This article details etiquette for piano performance in a public setting for students of any level, as basics of performance remain the same whether the student is playing “Twinkle, Twinkle Little Star” or a Chopin Nocturne. It is especially beneficial for students to go over these parameters right before a performance event with their instructor.
In preparing for a piano performance–like a recital, solo concert, or other event in public—so much emphasis is put on the preparation of the piece itself, and not so much the attitude the student exudes when on stage. Of course, knowing the piece you are going to play proficiently is step number one, but the way a student “carries himself” is also a big part of the performance as well. This includes manner of dress, bowing, walking, posture, and many other components, and making sure you think about and practice these ideas will enhance the performance of the piece itself.
How Should You Dress for a Piano Performance?
The first step to setting a great tone is having the appropriate attire for a piano performance (Please note, this excludes popular style performances like country and rock music, as the rules change a bit for these genres of study). Traditionally, performers wear black or black and white, though the rules are a bit more flexible for non-collegiate students. The term “Sunday Best” comes to mind. This means, a collared, tucked in shirt with slacks for boys, and dress pants/skirt and blouse or a dress for girls. Essentially, it’s the dressier end of conservative attire.
Bowing Before and After You Play
It is proper etiquette to bow when the audience claps for you. It’s a performer’s non-verbal way of saying “thank you,” which means you should bow before and after you play. When you approach the stage and before you sit down is the first bow. When you get up after the piece has been played, you should bow again before walking off stage.
How Should You Bow?
Keep it simple! It’s an acknowledgement of applause, not a dance! Hands should stay by the performer’s sides or be placed simply on one ledge of the piano. The main thing to avoid is looking like a puppet that fell over, so don’t let the arms dangle in front of your body when taking a bow, and keep your back straight as you bend slightly from the waist.

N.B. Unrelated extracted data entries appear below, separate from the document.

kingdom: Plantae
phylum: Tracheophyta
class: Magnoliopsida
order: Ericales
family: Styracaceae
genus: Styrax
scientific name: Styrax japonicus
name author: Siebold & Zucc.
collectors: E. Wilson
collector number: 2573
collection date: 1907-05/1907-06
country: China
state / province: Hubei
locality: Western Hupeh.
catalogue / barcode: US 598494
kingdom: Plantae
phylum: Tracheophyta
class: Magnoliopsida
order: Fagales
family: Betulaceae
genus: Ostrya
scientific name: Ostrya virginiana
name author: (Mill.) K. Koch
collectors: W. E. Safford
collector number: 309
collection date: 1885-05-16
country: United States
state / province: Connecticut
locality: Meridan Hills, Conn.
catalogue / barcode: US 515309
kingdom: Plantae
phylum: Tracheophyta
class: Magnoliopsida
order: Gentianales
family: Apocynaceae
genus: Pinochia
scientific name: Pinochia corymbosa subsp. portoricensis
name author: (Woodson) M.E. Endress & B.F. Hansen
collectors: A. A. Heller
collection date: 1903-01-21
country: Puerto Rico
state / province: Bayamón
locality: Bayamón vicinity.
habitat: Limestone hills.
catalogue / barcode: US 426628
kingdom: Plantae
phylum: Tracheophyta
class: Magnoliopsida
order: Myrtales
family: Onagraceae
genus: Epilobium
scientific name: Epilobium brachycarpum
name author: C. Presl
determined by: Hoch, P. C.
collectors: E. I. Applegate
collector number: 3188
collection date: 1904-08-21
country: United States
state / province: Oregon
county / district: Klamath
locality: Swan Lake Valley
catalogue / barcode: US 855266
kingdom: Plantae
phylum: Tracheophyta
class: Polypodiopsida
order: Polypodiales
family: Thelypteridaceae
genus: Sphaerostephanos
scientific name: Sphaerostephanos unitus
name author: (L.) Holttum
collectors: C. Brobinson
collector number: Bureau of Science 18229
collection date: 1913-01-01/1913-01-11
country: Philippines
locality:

The Walk Up, the Walk Back
Just like bowing, the idea is to keep it natural. Try not to walk in a way that is very different than the way you normally walk (i.e., no skipping or hopping to the stage). I would recommend paying attention to posture and making sure you walk gracefully, but not to the point where you are practicing with a book on your head at home. Just drop your shoulders, hold your head up high, and walk easily to and from the stage with a smile!
Posture at the Bench
When you get to the piano itself, take time to get situated. If you are using sheet music, make sure the music stand on the piano is a good distance from you and that the bench is close enough to be comfortable. When you are on stage, every moment can feel like a lifetime, and you may feel hurried, but take your time—the audience does not feel the same length of time that you do. Your performance will be better if you get set up correctly.
Lastly, make sure you are sitting tall and proud at the piano with your shoulders down. When we get nervous, a lot of times, the first place that gains tension is the shoulder area, so drop your shoulder blades down your back, take a deep breath, and you are ready to begin.
It’s easy for students to take performance etiquette preparation for granted when they are getting ready for a recital or concert, but teachers can help them do their very best overall by reminding them of the non-musical things performers do to set the tone. Everything with the way the audience perceives the performer’s attitude contributes to the overall success of the performance, and in my studio, I have found that going over the performance etiquette basics with students extensively helps them consistently play their piece better. The reason for this lies in the full concentration and comfort students gain in knowing exactly what to do every moment the audience is looking at them. Use this guide as a quick checklist reminder for performances, and students and teachers alike will see the success in emphasizing these non-musical techniques.